Games@Dal 2016: Urban talks about Drawing Triangles

Games@Dal 2016 talks: "Hopeful Windows in Cellular Automata and Combinatorial Games" - Urban Larsson

Urban talked about the Hopeful Window Triangle-Placing Game, a very interesting game based on his work with cellular automata games.  In this game, there are multiple steps per turn revolving around drawing a digital 45-45-90 triangle on a grid.  The triangle always has one box at the top, and the hypotenuse descends on the left-hand side.  There is a single box lower in the grid that is the blocking box:
  • No triangle can be drawn that contains that box, and
  • The first player to draw a triangle past that box wins.
At the beginning of each turn, there are candidate boxes that the current player can start with are all in a horizontal row.  (I'll explain how those are generated as part of the turn below.)  The steps to each turn are:
  • The current player chooses one of the candidate boxes for the top of the triangle, then draws it as far down as they want.  (If they start out to the left of the blocking box, then they can automatically win by drawing a large-enough triangle.  Otherwise, they can't cover up the blocking box.)
  • Consider the boxes directly beneath the drawn triangle - the triangle's support, but increase this set by extending to the left and the right by two boxes on each side.  (This can be parameterized to be any l and r numbers.)

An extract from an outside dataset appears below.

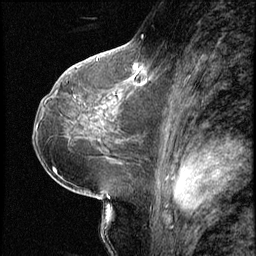
Breast MRI (dynamic contrast-enhanced), one sagittal slice; slice 35 of 66 in the series (ordered by position); 3 images stored at this slice position (order not interpretable as contrast timing); 1.5 T; TE 4.2 ms, TR 8.7 ms; 2.5 mm slice thickness; 256 × 256 image matrix, field of view 180 × 180 mm. Female patient, age 38 years. Case-level facts recorded for this patient, not image findings: setting: breast cancer imaged before/during neoadjuvant chemotherapy; receptor status: triple-negative.
Structures marked on this image (semi-automatically segmented with operator editing):
- analysis volume of interest (the breast-tissue region the enhancement analysis was run in; not a lesion): box from (x=128, y=57) to (x=149, y=78) px
- tumour enhancement mask (voxels above the 140 % enhancement threshold inside the analysis volume of interest): (x=133, y=64)–(x=142, y=71)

  • Inside of this elongated support, the next player chooses a "hopeful window" of, say, 6 adjacent boxes.  (Again, this can be parameterized.)
  • The previous player then gets to block, say, 3 of the boxes in that window.  (Parameterizeable again.)
  • The remaining 3 (in this example) boxes from that window become the candidate top boxes for the next player to choose from on their turn.
The game is certainly a bit complex, but Urban found an extremely surprising relationship between this game and automata that generate Sierpinski-Triangle figures.  By using the l, r, w (window size), and b (number of block) parameters in the formula for the triangle-creating automata, the resulting pattern of triangles tells you exactly which boxes you should choose to start a new triangle from: choose one of exactly those which remain uncolored in the diagram.  Amazing!